# Need water spots off



## ManiZ (Mar 25, 2014)

MSD did the trick. I used it at 5:1 dilution (higher dilution may have worked too) and sprayed the bike down, then wiped lightly with a CF towel and rinsed it off. Worked perfectly.


----------



## SilverTE90 (Apr 5, 2005)

The previous owner of my car replaced the windshield about 5 years ago. It has terrible stubborn water stains. I've tried Stoners, clay bar, toothpaste ect, Won't touch it.. Guess I'll try the vinegar next..

DL


----------



## Rick D (Jul 15, 2014)

Silver TE90, I have been told ( NEVER TRIED IT) that brass steel wool ( I have no idea where to get it) and some Bon Ami could possibly help you.. Be careful and do a spot at a time...

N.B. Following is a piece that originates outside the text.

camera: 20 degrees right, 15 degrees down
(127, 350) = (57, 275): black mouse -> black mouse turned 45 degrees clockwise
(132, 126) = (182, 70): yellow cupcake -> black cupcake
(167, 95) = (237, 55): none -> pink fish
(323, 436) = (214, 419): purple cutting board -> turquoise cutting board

Some water spots actually act like a magnifying glass in the sun and burn into your glass.. So drastic measures have to be taken....


----------



## Revelation19 (Nov 2, 2011)

I've had very good results with Chemical Guys Water Spot Remover. Works great, very strong, wear nitrile gloves and use as directed. I restored the side of my Tundra which had severe water spotting from exposure to sprinklers over a long period of time. Used a couple of sponge applicators for the whole job. Requires some elbow grease, but repeating the process on stubborn stains does the trick.


----------



## Blackjp4dr (Sep 25, 2014)

I had water spots all over my glass to the point I couldn't see at night. Not anymore! 

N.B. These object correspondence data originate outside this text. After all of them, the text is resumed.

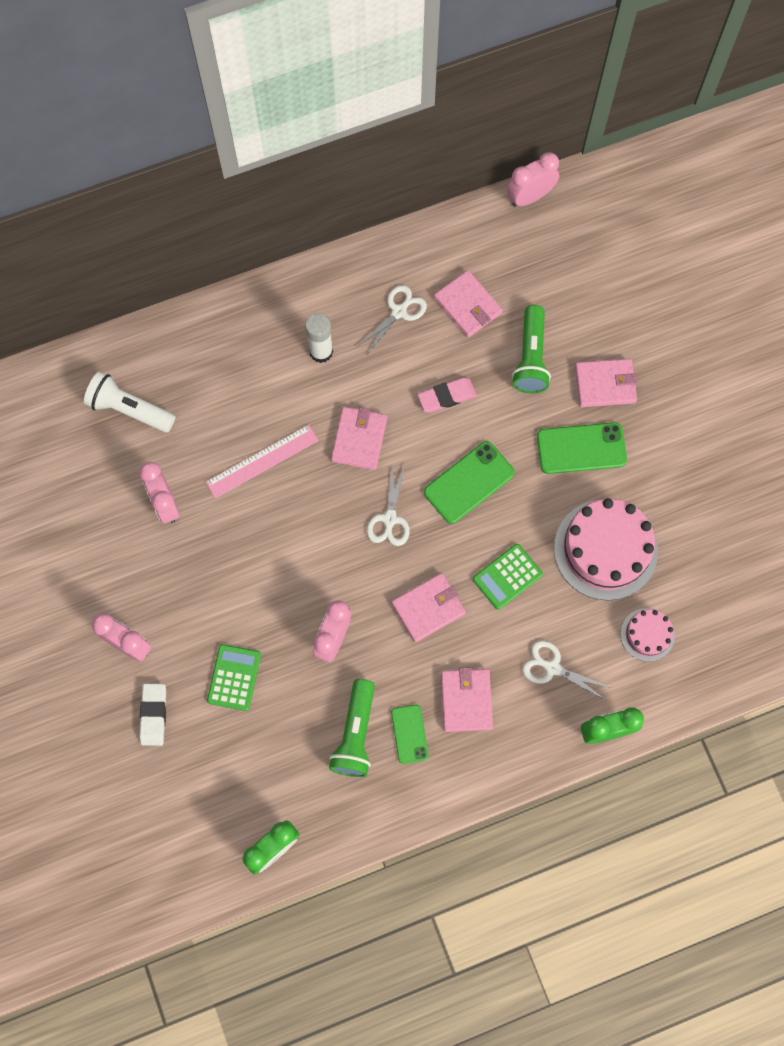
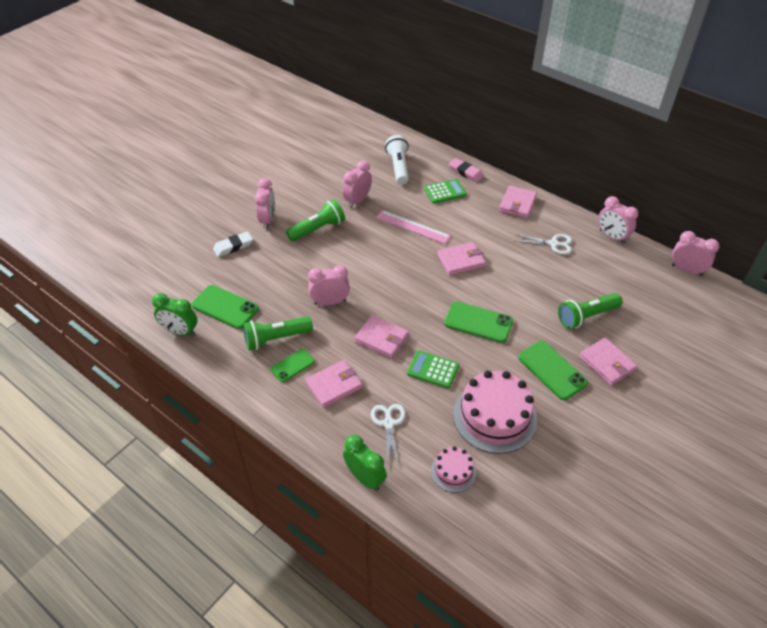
camera: 60 degrees right, 25 degrees down
(189, 586) = (318, 229): none -> green flashlight
(234, 677) = (276, 269): green calculator -> green calculator (445, 192)
(264, 774) = (225, 307): none -> green phone
(321, 352) = (498, 222): white glue stick -> none
(390, 519) = (424, 295): white scissors -> none
(429, 236) = (611, 237): none -> pink clock
(446, 397) = (523, 287): pink eraser -> pink eraser (465, 172)
(467, 305) = (588, 272): pink wallet -> pink wallet (517, 204)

I used 0000 steel wool and whink rust stain remover. (Very little) enough too get glass wet. Followed up with window cleaner. 

In less than 40 minutes all my glass looks showroom ready. Saw a you tube video and thought I would give it a try. 

Cost me $10. Very happy.


----------



## Johnz3mc (Jan 5, 2005)

This 3D Eraser water spot remover is getting good reviews lately. Never used it myself, water is soft here but have a look. 
Price looks reasonable too:

http://www.3dproducts.com/eraser-only/eraser-water-spot-remover-16-oz-gel/


----------



## fondoo1287 (Jul 24, 2014)

I got great results with griots garage glass polish with a DA buffer


----------